Deleterious genetic variation in domestic animals and plants
A fraction of genetic variants segregating in any population are deleterious, which negatively impacts individual fitness. The domestication of animals and plants is associated with population bottlenecks and artificial selection, which are predicted to increase the proportion of deleterious variants. However, the extent to which this is a general feature of domestic species is unclear. Here, we examine the effects of domestication on the prevalence of deleterious variation using pooled whole-genome resequencing data from five domestic animal species (dog, pig, rabbit, chicken, and silkworm) and two domestic plant species (rice and soybean) compared with their wild ancestors. We find significantly reduced genetic variation and increased proportion of nonsynonymous amino acid changes in all but one of the domestic species. These differences are observable across a range of allele frequencies, both common and rare. We find proportionally more single nucleotide polymorphisms in highly conserved elements in domestic species and a tendency for domestic species to harbor a higher proportion of changes classified as damaging. Our findings most likely reflect an increased incidence of deleterious variants in domestic species, which is most likely attributable to population bottlenecks that lead to a reduction in the efficacy of selection. An exception to this pattern is displayed by European domestic pigs, which do not show traces of a strong population bottleneck and probably continued to exchange genes with wild boar populations after domestication. The results presented here indicate that an elevated proportion of deleterious variants is a common, but not ubiquitous, feature of domestic species.
Genomic analyses of Procambarus clarkii
Wild Procambarus clarkii is distributed in the southern United States and north-eastern Mexico.
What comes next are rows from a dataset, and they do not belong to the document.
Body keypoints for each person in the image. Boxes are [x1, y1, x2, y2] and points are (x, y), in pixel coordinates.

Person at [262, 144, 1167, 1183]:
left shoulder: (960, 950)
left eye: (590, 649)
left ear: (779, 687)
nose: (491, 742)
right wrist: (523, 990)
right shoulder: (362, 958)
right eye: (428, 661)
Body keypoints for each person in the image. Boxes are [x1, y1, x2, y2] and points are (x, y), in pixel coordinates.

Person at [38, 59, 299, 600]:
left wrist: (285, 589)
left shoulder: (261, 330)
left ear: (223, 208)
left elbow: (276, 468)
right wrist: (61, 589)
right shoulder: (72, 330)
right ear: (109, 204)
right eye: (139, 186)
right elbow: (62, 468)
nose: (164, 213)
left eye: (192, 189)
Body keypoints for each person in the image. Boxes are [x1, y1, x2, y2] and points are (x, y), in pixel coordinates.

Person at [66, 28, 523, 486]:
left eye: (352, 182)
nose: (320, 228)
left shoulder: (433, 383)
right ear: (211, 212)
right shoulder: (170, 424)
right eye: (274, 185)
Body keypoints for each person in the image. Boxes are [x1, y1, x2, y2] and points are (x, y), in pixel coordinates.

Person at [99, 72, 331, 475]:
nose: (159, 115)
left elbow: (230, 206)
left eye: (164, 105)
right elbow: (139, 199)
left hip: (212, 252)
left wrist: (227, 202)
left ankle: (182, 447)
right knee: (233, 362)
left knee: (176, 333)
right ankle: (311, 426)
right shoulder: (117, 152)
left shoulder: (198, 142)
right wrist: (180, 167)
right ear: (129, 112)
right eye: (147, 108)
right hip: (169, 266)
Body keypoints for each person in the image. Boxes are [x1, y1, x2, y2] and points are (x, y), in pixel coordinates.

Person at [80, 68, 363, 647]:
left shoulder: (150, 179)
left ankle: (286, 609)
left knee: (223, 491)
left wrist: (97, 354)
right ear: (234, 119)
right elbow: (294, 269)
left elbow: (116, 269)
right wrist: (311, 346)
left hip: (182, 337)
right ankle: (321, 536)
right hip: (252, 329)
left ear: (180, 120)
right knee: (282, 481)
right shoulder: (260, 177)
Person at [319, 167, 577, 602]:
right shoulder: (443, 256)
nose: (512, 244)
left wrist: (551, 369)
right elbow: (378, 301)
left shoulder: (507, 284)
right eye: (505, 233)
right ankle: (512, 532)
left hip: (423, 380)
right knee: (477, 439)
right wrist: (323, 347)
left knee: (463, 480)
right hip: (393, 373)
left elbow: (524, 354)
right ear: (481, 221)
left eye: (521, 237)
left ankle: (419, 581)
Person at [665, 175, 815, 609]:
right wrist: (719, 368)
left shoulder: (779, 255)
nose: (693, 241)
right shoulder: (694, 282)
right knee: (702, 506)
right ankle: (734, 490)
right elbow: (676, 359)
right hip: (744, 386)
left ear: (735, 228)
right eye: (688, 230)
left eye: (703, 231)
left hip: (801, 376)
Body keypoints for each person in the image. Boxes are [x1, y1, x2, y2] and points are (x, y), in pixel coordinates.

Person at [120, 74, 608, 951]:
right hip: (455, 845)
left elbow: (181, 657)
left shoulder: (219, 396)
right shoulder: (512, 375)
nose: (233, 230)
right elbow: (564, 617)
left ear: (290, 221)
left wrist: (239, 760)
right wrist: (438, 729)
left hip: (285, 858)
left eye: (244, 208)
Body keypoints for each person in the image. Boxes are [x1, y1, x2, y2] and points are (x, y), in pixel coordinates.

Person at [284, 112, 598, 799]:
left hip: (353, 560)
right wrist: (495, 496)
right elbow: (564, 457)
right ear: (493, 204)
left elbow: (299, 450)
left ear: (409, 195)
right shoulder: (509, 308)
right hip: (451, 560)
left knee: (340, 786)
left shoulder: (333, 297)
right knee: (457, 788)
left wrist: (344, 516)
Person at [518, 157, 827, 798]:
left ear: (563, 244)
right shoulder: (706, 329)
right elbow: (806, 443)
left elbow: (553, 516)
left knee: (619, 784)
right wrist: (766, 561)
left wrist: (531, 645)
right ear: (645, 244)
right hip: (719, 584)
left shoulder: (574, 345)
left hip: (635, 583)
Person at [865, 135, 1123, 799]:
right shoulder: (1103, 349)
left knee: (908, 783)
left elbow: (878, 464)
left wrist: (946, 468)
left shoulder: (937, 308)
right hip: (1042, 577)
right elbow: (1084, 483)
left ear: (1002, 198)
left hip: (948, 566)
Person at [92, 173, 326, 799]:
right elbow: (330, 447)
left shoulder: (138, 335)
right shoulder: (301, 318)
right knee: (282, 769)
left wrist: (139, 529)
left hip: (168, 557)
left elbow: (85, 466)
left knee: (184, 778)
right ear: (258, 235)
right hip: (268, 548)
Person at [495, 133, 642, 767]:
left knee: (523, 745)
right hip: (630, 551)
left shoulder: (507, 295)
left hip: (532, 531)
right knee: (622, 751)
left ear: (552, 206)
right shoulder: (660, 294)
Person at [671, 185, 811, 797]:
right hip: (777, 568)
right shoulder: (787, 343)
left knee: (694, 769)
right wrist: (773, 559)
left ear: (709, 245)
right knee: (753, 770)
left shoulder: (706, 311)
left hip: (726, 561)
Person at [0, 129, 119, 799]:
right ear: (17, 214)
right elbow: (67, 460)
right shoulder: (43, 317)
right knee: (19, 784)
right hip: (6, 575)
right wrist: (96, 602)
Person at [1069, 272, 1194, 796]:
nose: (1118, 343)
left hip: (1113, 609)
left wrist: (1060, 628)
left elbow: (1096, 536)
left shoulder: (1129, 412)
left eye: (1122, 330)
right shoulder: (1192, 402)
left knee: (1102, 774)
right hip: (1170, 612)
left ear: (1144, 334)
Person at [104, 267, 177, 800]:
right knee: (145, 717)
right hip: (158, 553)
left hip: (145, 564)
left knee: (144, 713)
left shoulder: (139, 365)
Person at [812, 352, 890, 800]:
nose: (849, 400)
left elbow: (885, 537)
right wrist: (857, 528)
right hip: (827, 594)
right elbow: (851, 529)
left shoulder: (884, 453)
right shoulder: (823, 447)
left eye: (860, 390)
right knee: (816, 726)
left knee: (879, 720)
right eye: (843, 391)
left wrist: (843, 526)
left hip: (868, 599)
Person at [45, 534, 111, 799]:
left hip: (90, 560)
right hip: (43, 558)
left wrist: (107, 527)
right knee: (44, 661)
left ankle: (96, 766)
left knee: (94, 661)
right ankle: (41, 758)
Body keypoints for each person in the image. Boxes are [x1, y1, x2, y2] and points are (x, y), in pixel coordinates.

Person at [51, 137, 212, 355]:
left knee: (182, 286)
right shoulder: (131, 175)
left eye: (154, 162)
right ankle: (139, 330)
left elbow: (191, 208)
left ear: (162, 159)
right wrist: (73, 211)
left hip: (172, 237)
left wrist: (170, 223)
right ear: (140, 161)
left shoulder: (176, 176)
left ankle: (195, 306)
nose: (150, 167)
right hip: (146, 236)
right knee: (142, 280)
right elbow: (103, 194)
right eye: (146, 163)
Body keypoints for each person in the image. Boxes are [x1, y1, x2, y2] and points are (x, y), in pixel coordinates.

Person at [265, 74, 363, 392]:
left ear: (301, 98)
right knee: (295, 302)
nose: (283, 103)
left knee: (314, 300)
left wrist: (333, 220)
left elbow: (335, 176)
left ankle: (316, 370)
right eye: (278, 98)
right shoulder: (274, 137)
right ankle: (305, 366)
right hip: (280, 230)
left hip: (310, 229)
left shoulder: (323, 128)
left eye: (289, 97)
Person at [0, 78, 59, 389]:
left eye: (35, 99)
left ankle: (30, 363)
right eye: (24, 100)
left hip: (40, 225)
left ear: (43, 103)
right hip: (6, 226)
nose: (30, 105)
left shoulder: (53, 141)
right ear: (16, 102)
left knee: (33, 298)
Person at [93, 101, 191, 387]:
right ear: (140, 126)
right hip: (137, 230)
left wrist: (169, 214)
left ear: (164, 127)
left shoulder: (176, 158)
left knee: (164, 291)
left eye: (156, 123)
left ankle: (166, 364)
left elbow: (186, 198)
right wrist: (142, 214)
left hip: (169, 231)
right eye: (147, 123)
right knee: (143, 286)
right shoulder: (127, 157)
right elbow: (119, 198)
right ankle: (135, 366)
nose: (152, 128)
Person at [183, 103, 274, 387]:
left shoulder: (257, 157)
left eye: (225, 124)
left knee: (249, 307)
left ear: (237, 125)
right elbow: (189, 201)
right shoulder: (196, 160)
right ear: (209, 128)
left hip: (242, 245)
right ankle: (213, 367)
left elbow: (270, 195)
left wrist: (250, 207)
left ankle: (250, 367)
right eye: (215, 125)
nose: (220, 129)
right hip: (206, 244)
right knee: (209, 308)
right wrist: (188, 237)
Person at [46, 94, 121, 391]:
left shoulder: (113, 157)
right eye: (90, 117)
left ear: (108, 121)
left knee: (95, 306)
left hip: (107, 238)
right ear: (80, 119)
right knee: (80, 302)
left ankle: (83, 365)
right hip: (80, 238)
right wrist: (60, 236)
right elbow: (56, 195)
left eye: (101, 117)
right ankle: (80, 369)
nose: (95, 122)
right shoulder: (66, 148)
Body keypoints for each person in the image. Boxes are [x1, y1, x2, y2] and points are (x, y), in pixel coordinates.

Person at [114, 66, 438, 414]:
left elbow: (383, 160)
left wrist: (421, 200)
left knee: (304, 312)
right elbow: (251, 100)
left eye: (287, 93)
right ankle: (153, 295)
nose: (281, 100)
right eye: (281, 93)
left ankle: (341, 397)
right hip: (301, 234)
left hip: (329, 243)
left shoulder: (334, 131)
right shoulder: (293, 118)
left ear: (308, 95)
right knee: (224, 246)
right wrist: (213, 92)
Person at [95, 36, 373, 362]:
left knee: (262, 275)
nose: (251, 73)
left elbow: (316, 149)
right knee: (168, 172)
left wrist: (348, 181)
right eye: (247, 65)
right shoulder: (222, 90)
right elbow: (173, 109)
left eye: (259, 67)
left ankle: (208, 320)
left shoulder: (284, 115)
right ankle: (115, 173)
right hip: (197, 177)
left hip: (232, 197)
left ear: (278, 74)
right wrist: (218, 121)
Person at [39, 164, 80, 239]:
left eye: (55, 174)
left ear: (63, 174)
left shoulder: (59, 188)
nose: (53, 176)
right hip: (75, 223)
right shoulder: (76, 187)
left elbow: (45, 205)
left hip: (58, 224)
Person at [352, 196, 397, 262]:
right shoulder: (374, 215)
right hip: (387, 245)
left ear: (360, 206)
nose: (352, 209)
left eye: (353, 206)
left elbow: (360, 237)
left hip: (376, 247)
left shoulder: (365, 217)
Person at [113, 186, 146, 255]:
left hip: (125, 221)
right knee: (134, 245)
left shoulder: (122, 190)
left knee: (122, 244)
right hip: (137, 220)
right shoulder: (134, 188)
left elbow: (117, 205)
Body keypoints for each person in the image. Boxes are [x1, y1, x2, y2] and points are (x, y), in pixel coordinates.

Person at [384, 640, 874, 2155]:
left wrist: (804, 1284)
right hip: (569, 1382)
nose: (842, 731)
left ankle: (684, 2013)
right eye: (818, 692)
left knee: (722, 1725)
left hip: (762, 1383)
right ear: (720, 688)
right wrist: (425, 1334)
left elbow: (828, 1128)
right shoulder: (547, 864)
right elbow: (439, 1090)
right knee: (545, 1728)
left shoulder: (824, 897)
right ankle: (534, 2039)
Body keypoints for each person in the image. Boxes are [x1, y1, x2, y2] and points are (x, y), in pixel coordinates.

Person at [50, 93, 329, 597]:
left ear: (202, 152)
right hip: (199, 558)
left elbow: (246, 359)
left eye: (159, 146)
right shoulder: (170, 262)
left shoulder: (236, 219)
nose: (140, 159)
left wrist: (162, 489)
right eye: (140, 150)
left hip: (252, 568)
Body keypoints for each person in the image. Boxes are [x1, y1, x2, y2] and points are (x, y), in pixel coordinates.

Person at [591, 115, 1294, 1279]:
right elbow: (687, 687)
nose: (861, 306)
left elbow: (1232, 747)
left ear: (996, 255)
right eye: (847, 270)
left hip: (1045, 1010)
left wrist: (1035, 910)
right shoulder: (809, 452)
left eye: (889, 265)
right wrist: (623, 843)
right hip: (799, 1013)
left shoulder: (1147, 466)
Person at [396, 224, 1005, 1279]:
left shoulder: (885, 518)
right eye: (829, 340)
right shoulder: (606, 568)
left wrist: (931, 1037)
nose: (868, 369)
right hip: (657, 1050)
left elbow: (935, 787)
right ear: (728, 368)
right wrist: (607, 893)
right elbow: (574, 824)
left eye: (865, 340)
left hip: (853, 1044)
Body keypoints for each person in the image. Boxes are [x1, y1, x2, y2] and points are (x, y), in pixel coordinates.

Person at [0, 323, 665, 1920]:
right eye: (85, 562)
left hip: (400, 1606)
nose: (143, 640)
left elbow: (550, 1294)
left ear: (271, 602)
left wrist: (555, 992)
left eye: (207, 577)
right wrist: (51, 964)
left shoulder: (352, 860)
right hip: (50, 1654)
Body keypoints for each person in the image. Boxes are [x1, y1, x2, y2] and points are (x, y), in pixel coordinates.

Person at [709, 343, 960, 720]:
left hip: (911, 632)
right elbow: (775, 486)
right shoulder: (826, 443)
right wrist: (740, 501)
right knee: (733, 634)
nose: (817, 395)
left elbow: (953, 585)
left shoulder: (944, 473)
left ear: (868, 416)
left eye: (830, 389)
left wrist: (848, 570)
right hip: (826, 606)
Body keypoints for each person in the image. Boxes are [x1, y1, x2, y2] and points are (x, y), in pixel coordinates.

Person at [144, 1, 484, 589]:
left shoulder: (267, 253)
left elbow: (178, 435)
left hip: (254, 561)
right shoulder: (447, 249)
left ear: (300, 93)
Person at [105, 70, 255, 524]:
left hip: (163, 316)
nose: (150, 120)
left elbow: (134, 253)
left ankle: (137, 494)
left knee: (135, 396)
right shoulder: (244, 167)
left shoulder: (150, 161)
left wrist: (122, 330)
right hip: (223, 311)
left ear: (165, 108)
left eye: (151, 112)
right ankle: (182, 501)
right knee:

P. clarkii has been globally introduced for domestic consumption and as food for fishes and frogs, and the species is established in northern America, southern America, Europe, Africa, and Asia. The introduced P. clarkii colonize rapidly, even though the introduction effect on the crayfish is extremely low. P. clarkii is one of the best organisms for investigations of genomic architectures linked to invasiveness and rapid adaptation.
Identification of genes related with high regenerative ability
The capacity for regeneration varies greatly among metazoans, yet little is known about the evolutionary processes leading to such different regeneration abilities. In particular, highly regenerative species such as planarians and cnidarians can regenerate the whole body from an amputated fragment. By comparative genomics approach, we found genes conserved in the high regenerative species that were lost in the low-regeneration species during evolution. Furthermore, we observed regeneration failures in planarians after silencing the expression of the candidate genes. These observations shed insight into common genetic mechanism required for regeneration in metazoans, and may lead to practical applications for regenerative medicine in the future.